▶ [PROMPT] Extract and repeat the rows from the line with "00:00-06:00: median 0.40" up to and including the line with "18:00-24:00: median 0.26, box", copying each line without any change.

▶ [DATA SHOWN]
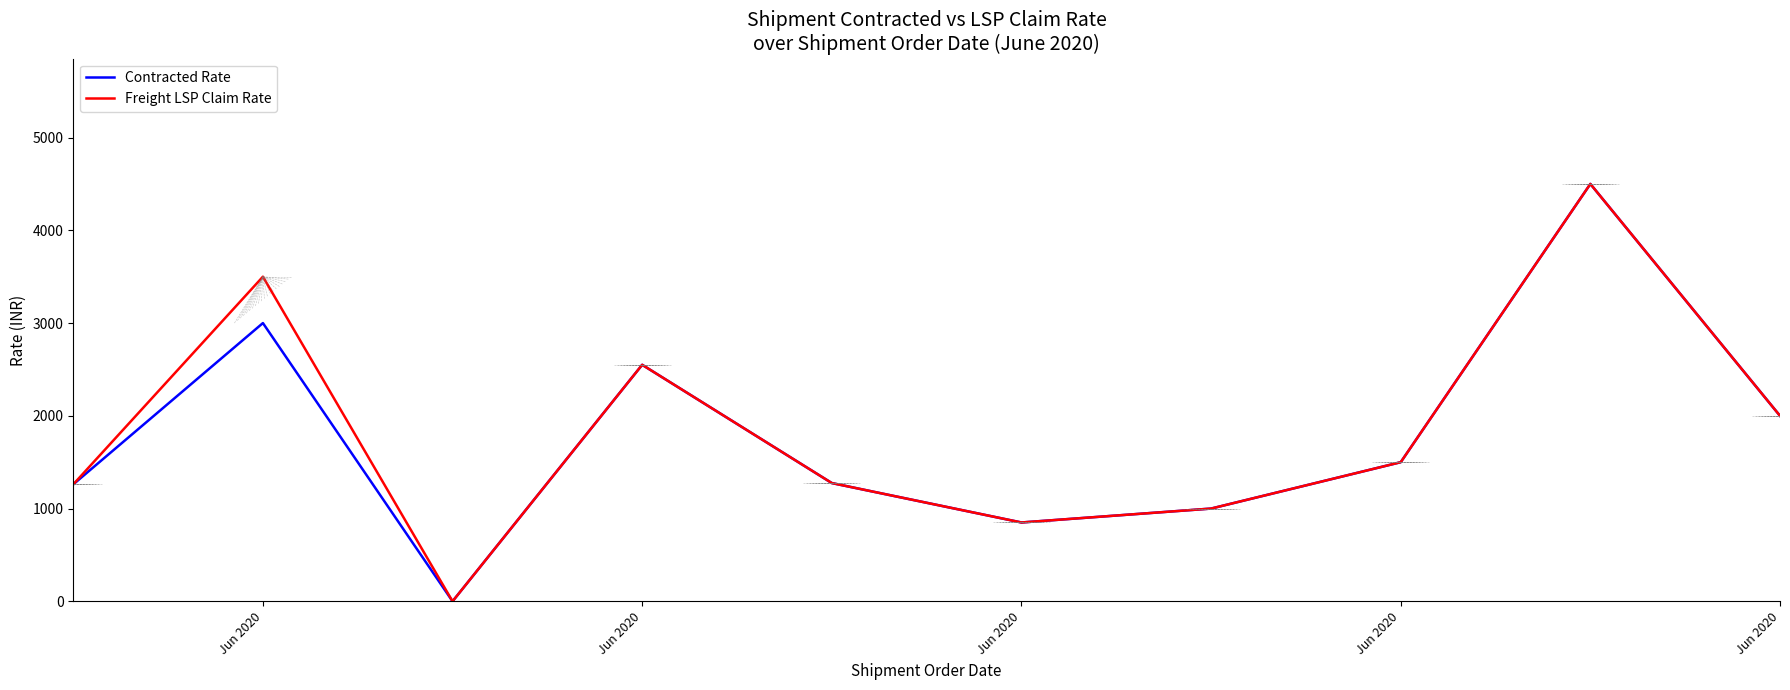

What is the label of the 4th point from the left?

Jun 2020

---

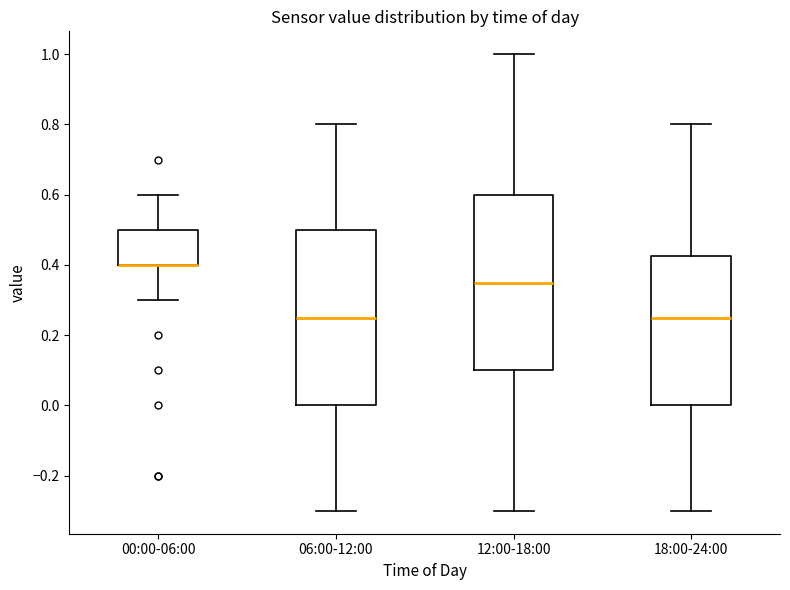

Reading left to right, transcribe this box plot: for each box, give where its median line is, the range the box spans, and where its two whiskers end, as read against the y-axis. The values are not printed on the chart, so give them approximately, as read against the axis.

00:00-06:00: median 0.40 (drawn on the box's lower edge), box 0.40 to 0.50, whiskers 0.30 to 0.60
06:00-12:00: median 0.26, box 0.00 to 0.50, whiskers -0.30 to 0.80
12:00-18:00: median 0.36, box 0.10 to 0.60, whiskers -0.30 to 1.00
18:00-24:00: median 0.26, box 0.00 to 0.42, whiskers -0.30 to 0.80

▶ [EXERCISE RESPONSE]
00:00-06:00: median 0.40 (drawn on the box's lower edge), box 0.40 to 0.50, whiskers 0.30 to 0.60
06:00-12:00: median 0.26, box 0.00 to 0.50, whiskers -0.30 to 0.80
12:00-18:00: median 0.36, box 0.10 to 0.60, whiskers -0.30 to 1.00
18:00-24:00: median 0.26, box 0.00 to 0.42, whiskers -0.30 to 0.80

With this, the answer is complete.